COVID vaccine mandates helped raise vaccination rates, but they may also have left a longer and messier legacy: more distrust, more polarisation, and more people questioning government and science.
That is the central tension in the debate now unfolding around falling childhood vaccination rates and rising hesitancy. The University of Western Australia’s Katie Attwell says it is too simple to blame mandates alone, especially when lockdowns, border closures, disinformation and political distrust also shaped public attitudes.
Why mandates are only part of the story
Australia’s COVID inquiry drew a clear link between mandates and mistrust in government and medical science. But Attwell argues it is difficult to separate the effect of mandates from other coercive pandemic measures that also triggered resistance.
Her work on the MandEval project looks at the impact of COVID vaccine mandates on uptake, public attitudes, legal challenges and possible harms. She has interviewed more than 130 senior government and policy figures in Australia, the United Kingdom, Europe and California.
| Factor | What it did | Why it matters |
|---|---|---|
| COVID vaccine mandates | Raised vaccination rates but triggered backlash | Can fuel reactance and mistrust |
| Lockdowns and border closures | Also used coercive limits during the pandemic | Makes it hard to isolate the effect of mandates |
| Disinformation economy | Amplified outrage and confusion | Undermines agreement on policy facts |
| Political polarisation | Turned vaccination into a camp-based issue | Makes routine vaccination harder to sustain |
What leaders expected
According to the interviews described by Attwell, decision-makers in Australian states and territories, as well as overseas governments, believed mandates were needed to protect lives. They also anticipated backlash, including resistance from people who had complied with lockdowns and border restrictions.
That backlash did not stop the policies from increasing vaccination coverage. But it may have helped set the stage for later scepticism, especially where people felt that government had overreached or acted unfairly.
How the backlash spread
Attwell says mandates can produce “reactance”, where people push back against limits on their freedom. They can also deepen political polarisation, turning vaccine safety and benefits into identity issues rather than public-health questions.
She adds that influencers and content creators have financial reasons to push divisive debates, while foreign actors were already using bots before the pandemic to stir up vaccination arguments and destabilise societies.
In that environment, a relatively small but larger-than-before group now refuses vaccinations. But the problem is not confined to countries that used mandates most aggressively.
Trust in government is part of the problem
Distrust of vaccines often overlaps with distrust of government and health institutions. Some people’s concerns about safety or effectiveness reflect deeper doubts about the systems that deliver vaccination programs.

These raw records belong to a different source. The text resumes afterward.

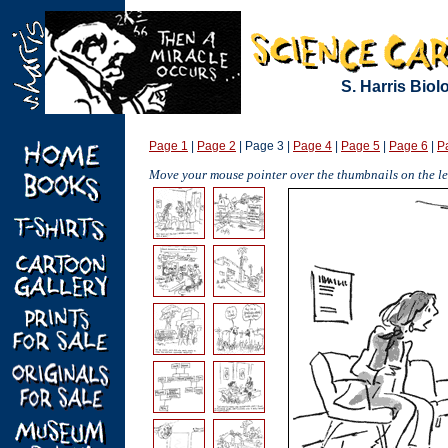
S. Harris Bio
Page 1
|
Page 2
| Page 3 |
Page 4
|
Page 5
|
Page 6
|
P
Move your mouse pointer over the thumbnails on the lef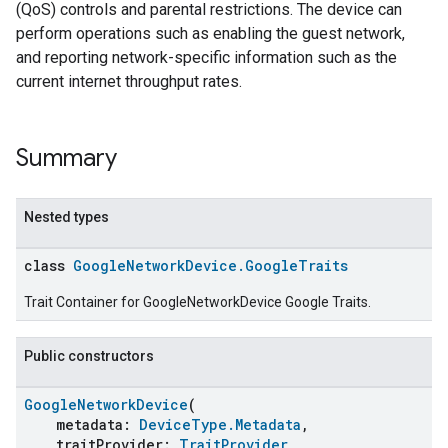
(QoS) controls and parental restrictions. The device can
perform operations such as enabling the guest network,
and reporting network-specific information such as the
current internet throughput rates.
Summary
Nested types
class
GoogleNetworkDevice.GoogleTraits
Trait Container for GoogleNetworkDevice Google Traits.
Public constructors
GoogleNetworkDevice
(
metadata:
DeviceType.Metadata
,
traitProvider:
TraitProvider
,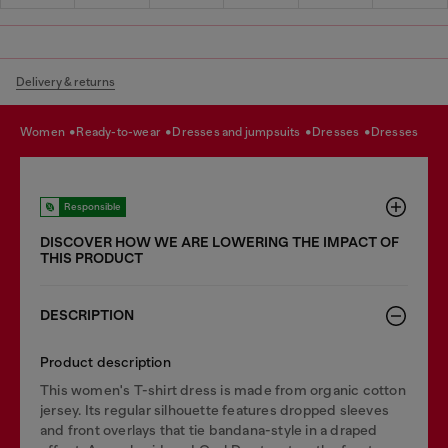
Delivery & returns
women
ready-to-wear
dresses and jumpsuits
dresses
dresses
Responsible
DISCOVER HOW WE ARE LOWERING THE IMPACT OF
THIS PRODUCT
DESCRIPTION
Product description
This women's T-shirt dress is made from organic cotton
jersey. Its regular silhouette features dropped sleeves
and front overlays that tie bandana-style in a draped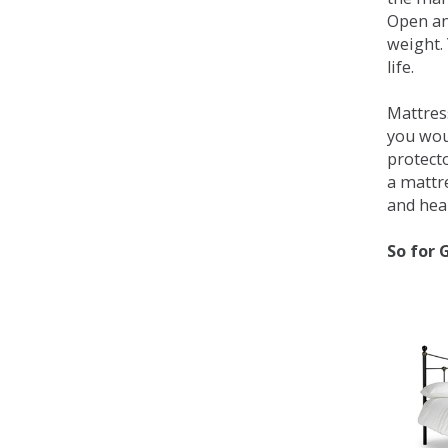
Open an
weight. 
life.
Mattress
you wou
protecto
a mattr
and heal
So for 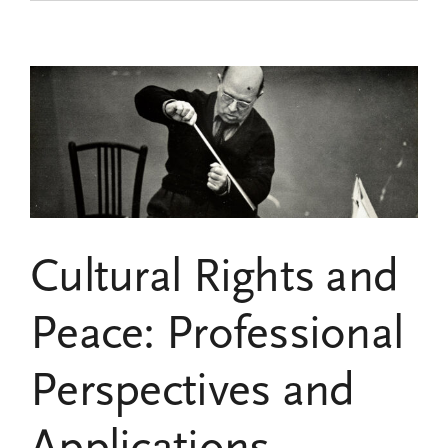
the
Fourth
Call
for
Research
Grants
of
the
Pau
Casals
UNESCO
Chair
Cultural Rights and
Peace: Professional
Perspectives and
Applications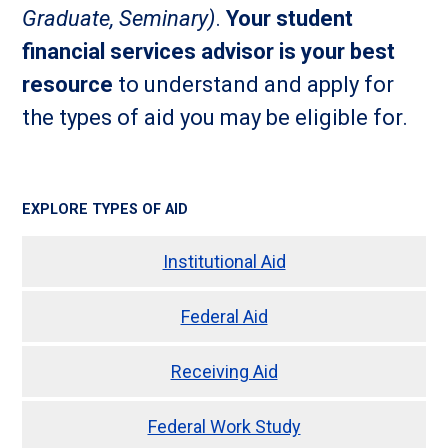
Graduate, Seminary)
.
Your student
financial services advisor is your best
resource
to understand and apply for
the types of aid you may be eligible for.
EXPLORE TYPES OF AID
Institutional Aid
Federal Aid
Receiving Aid
Federal Work Study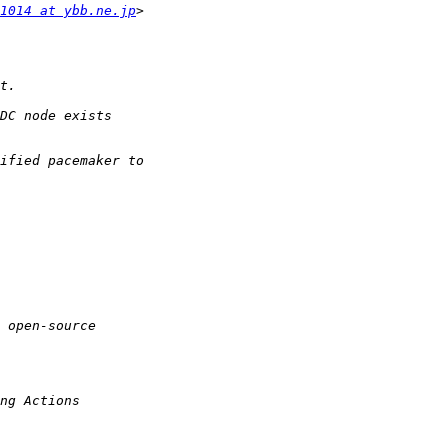
1014 at ybb.ne.jp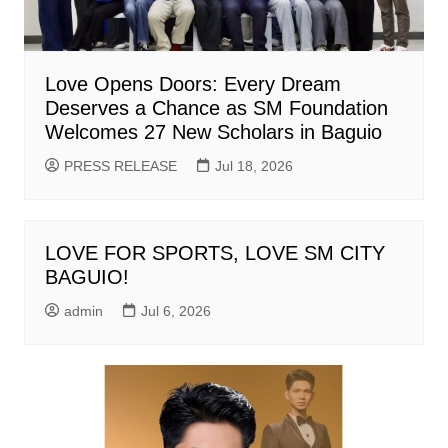
Love Opens Doors: Every Dream
Deserves a Chance as SM Foundation
Welcomes 27 New Scholars in Baguio
PRESS RELEASE
Jul 18, 2026
LOVE FOR SPORTS, LOVE SM CITY
BAGUIO!
admin
Jul 6, 2026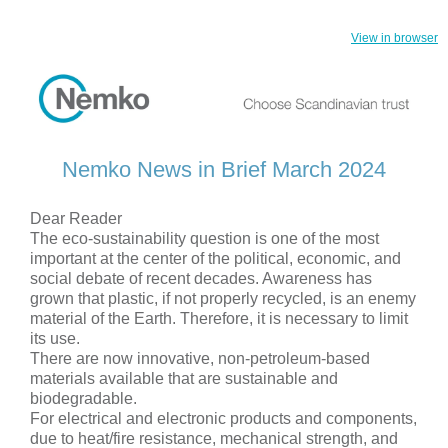
View in browser
Nemko News in Brief March 2024
Dear Reader
The eco-sustainability question is one of the most
important at the center of the political, economic, and
social debate of recent decades. Awareness has
grown that plastic, if not properly recycled, is an enemy
material of the Earth. Therefore, it is necessary to limit
its use.
There are now innovative, non-petroleum-based
materials available that are sustainable and
biodegradable.
For electrical and electronic products and components,
due to heat/fire resistance, mechanical strength, and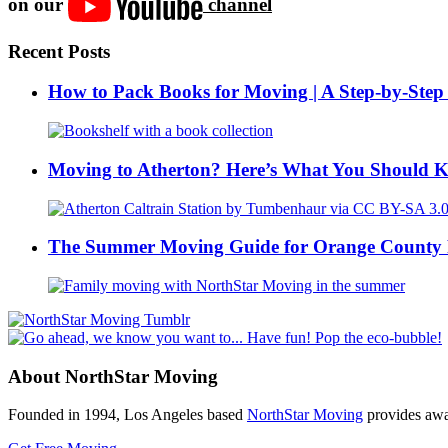
on our
channel
Recent Posts
How to Pack Books for Moving | A Step-by-Step
Moving to Atherton? Here’s What You Should 
The Summer Moving Guide for Orange County 
About NorthStar Moving
Founded in 1994, Los Angeles based
NorthStar Moving
provides awar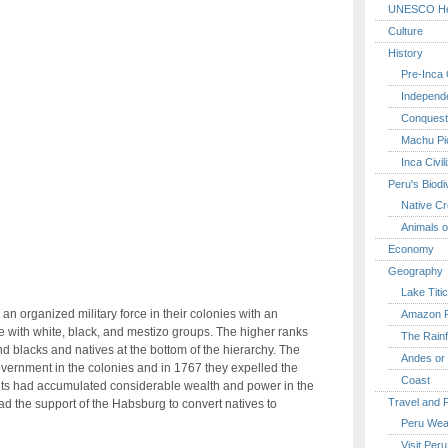
UNESCO Her
Culture
History
Pre-Inca C
Independ
Conquest
Machu Pi
Inca Civil
Peru's Biodi
Native Cr
Animals o
Economy
Geography
Lake Titi
n organized military force in their colonies with an
Amazon R
 with white, black, and mestizo groups. The higher ranks
The Rainf
d blacks and natives at the bottom of the hierarchy. The
Andes or 
ernment in the colonies and in 1767 they expelled the
Coast
suits had accumulated considerable wealth and power in the
Travel and 
d the support of the Habsburg to convert natives to
Peru Wea
Visit Peru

Attwell’s team found that some people in Western Australia who refused COVID vaccines already viewed government negatively, but mandates made them feel morally punished. For a number of participants, that response hardened into a vow never to vaccinate again.
What happens next
Attwell argues that if governments use mandates again, they need to do the groundwork first. That means clearer communication about benefits, risks and uncertainties, plus more accessible programs and better explanations of why mandates are being used.
She also says communities should be involved in decision-making before the next emergency outbreak, including through citizen panels that can question experts and shape recommendations.
Another weak point is compensation for rare vaccine injuries. The COVID inquiry recognised the need for such a scheme, but Australia’s version was short-lived, hard to access and paid out very few claims.
Without a fair and accessible compensation system, Attwell warns, people can come to distrust government motives long after the emergency has passed. That mistrust can keep affecting vaccination programs well beyond the pandemic itself.